As we and many others have reported, the clamor to rebuild US manufacturing sectors is growing, as it is in many other countries across the globe. Much of that sentiment relates to persistently high levels of joblessness, and the belief that the decline in US manufacturing is a chief driver of high unemployment.
Not that we need a lot of proof for the belief, but nonetheless, it is interesting - if a bit depressing - to see the sad but true tail illustrated in the graphic below, from a recent article by consultants at Booz & Company, which we summarized this week. (See Turning the US Manufacturing Inflection Point in the Right Direction.)

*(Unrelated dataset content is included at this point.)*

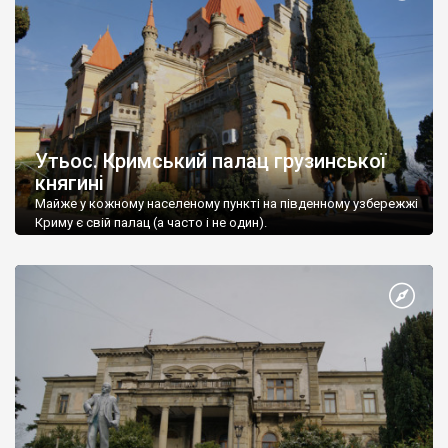
Утьос. Кримський палац грузинської
княгині
Майже у кожному населеному пункті на південному узбережжі
Криму є свій палац (а часто і не один).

As can be seen, until about 2000, while both direct and indirect manufacturing employment was trending down a bit, the pace of decline, largely attributable to automation and productivity gains, was very modest (average of about. -5% and -.2%, respectively).
But things have changed dramatically in the past decade. Now the trend line is averaging a decline of some 4.3% in direct production workers, and 3.4% in indirect workers.
The direct numbers took a sharp dive, as can be seen, from 2000 to 2005 - the period when China entered the WTO, and global offshoring started in earnest. Obviously the recession starting in 2008 also had a big impact, especially on direct production jobs.
On a positive note, Booz & Company believes the trend can be reversed, as labor costs become less of a determinant of where products are made in many sectors - but only if the US government and business make smart decisions.